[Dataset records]
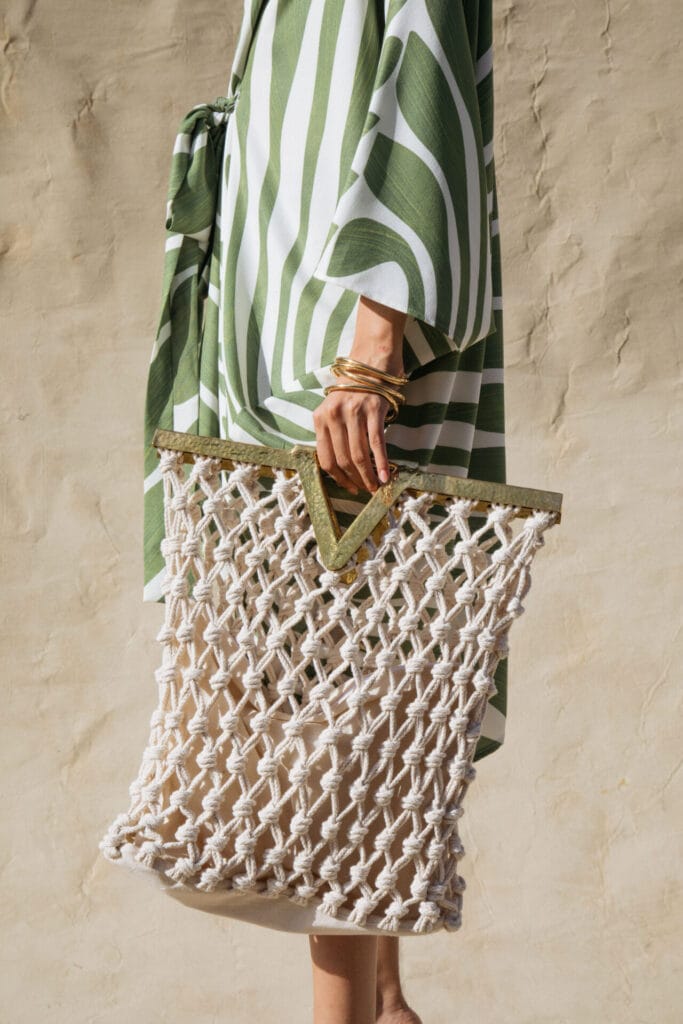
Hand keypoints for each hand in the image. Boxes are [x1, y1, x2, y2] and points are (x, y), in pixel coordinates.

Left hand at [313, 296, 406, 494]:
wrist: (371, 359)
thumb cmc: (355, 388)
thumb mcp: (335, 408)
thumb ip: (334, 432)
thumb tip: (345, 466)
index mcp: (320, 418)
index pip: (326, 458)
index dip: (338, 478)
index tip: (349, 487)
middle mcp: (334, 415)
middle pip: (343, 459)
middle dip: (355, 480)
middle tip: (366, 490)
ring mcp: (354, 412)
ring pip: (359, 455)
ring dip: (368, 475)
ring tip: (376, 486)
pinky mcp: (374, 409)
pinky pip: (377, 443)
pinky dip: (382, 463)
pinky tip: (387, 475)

--

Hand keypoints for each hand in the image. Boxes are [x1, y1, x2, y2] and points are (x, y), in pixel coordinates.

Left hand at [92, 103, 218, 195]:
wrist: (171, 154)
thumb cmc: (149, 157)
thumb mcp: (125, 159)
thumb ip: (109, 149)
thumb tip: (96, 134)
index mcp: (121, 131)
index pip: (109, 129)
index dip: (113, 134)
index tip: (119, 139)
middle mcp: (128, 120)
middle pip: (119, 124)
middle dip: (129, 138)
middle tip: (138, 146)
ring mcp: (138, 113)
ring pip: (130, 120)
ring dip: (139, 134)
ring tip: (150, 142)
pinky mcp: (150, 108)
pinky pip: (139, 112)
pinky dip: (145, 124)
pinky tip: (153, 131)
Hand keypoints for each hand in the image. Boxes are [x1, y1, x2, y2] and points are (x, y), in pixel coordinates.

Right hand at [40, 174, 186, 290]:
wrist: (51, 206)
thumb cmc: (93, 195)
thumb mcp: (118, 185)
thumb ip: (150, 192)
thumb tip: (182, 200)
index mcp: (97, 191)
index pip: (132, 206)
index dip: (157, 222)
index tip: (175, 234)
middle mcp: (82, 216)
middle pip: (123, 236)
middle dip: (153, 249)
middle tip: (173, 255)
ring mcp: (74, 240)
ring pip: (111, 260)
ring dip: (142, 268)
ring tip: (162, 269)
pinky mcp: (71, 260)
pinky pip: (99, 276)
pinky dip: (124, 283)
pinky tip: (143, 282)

---

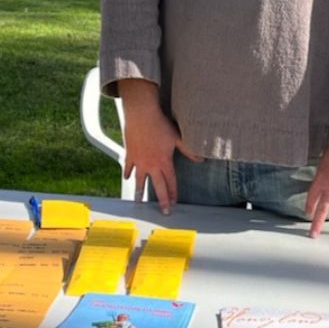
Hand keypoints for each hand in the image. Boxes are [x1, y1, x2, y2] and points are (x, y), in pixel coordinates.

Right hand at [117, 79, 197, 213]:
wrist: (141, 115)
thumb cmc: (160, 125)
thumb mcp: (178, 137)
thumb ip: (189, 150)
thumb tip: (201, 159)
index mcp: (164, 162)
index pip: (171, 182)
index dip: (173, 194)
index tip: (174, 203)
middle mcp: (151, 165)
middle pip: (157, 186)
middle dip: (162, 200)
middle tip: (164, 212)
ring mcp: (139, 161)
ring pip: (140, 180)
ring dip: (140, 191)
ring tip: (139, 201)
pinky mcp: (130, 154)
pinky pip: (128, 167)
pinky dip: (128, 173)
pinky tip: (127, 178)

Task objective: Reproduce exactly the section above that begins at the line containing "middle pip: (157, 186)" and ends at the line containing "pinky tip: (127, 178)", leaving out all other lines.

Answer section:
middle pip: (157, 186)
middle dip: (162, 200)
middle tip: (164, 212)
ring mcp: (139, 161)
ring pip: (140, 180)
ring dip: (140, 191)
ring tip: (139, 201)
pinky mcp: (130, 154)
pinky pip: (128, 167)
pinky dip: (128, 173)
pinky tip: (127, 178)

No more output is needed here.